(TASK TO CARRY OUT):
Could you reproduce the lines below from the one with "pinky pip: (179, 489)" through the one with "index tip: (304, 277)"? Keep both ends and add nothing.

(Bounding box coordinate data):

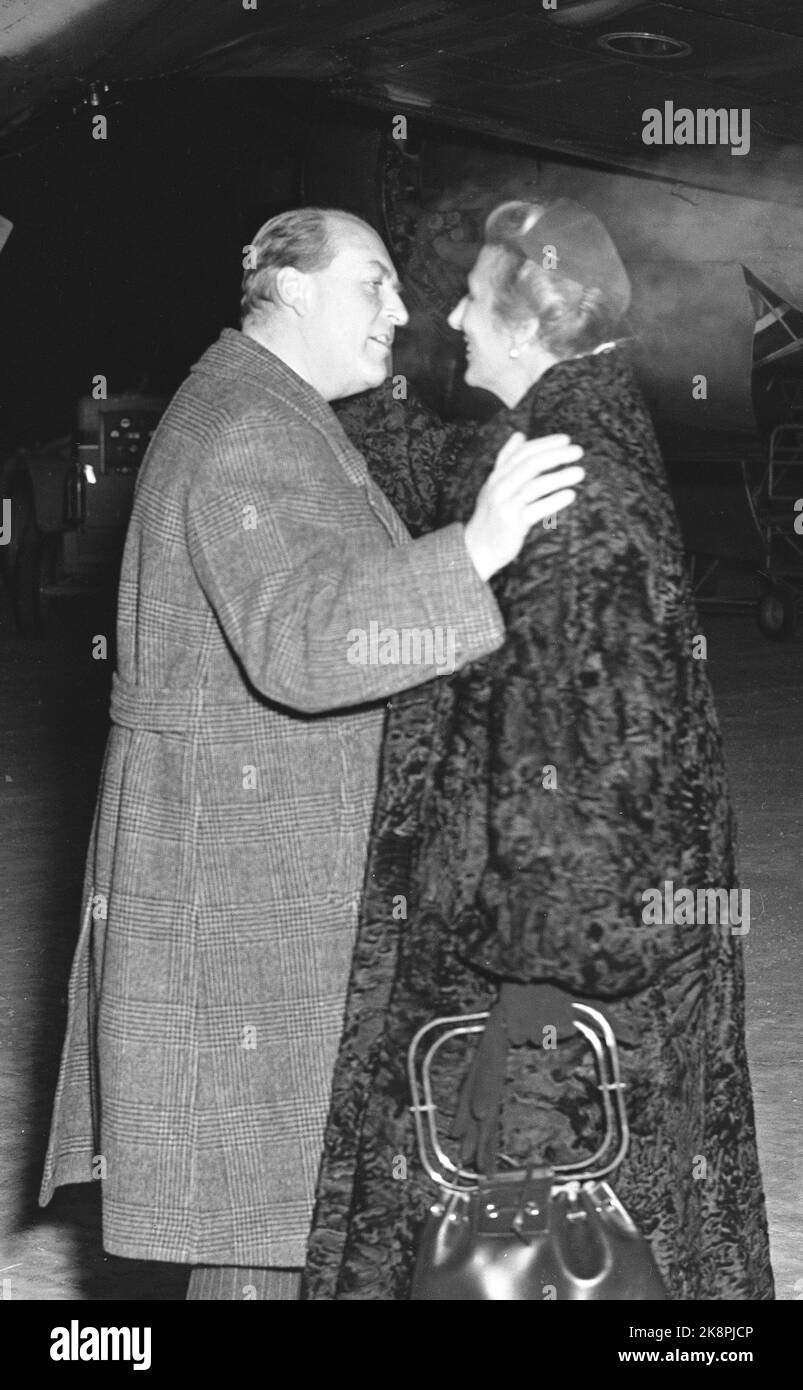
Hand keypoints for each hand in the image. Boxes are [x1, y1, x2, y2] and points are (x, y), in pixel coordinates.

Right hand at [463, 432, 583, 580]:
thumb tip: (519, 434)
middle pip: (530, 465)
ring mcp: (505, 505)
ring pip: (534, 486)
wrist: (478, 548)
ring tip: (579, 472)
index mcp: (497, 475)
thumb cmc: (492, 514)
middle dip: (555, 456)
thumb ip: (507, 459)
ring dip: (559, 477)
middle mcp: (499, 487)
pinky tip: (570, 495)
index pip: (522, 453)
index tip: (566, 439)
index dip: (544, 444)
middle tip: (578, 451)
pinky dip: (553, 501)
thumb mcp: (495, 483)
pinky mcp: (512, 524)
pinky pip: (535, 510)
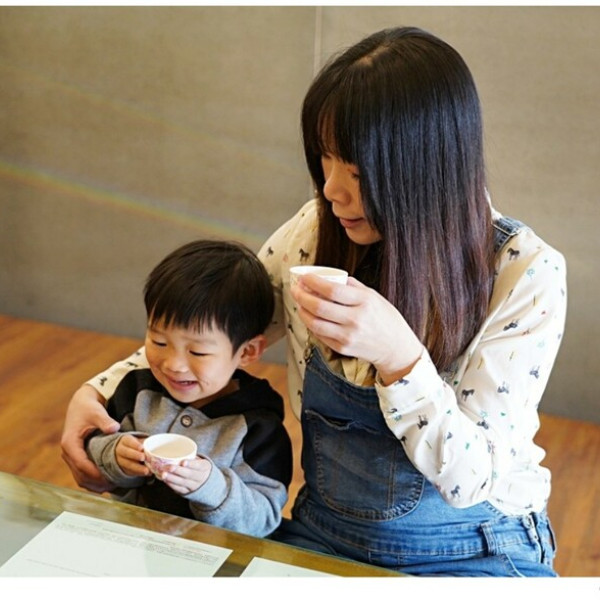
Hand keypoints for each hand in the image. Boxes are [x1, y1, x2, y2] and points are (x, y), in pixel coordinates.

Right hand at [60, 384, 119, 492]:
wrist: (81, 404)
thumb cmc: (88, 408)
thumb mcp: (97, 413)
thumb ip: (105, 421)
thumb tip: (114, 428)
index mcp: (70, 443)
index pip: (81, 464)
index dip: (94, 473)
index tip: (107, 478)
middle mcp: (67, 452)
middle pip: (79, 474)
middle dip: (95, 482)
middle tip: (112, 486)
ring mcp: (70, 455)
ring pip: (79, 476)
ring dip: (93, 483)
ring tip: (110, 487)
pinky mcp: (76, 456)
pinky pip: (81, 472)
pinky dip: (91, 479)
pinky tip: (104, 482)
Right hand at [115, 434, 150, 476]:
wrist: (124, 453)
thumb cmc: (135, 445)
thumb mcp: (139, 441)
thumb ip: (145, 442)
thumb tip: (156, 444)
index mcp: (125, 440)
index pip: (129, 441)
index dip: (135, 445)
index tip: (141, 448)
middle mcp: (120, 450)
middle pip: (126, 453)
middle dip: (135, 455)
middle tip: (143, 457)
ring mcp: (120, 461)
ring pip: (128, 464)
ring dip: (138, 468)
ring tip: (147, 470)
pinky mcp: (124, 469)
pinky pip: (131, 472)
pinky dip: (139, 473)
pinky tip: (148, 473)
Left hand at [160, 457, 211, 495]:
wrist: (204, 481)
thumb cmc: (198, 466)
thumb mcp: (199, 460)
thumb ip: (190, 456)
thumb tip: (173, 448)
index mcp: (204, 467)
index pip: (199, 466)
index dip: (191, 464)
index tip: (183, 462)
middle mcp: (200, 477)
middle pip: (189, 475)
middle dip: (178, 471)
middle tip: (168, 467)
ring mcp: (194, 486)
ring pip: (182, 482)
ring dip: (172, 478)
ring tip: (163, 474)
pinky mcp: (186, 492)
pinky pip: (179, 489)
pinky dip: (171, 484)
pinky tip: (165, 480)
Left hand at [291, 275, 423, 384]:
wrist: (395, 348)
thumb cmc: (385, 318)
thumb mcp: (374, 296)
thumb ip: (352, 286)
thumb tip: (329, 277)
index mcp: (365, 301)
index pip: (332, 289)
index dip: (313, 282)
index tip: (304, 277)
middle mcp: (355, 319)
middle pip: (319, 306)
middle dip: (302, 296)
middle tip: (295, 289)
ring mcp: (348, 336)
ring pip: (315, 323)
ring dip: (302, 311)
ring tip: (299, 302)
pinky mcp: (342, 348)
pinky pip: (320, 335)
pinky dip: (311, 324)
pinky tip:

(SOLVED PROBLEM):
pinky pip: (179, 489)
pinky dip: (171, 484)
pinky tip: (165, 480)
Left hand at [291, 275, 423, 384]:
wrist: (395, 348)
thumb cmc: (385, 318)
thumb mcp: (374, 296)
thumb ip: (352, 286)
thumb tip: (329, 277)
index mcp: (365, 301)
index pip: (332, 289)
index dip: (313, 282)
index tip: (304, 277)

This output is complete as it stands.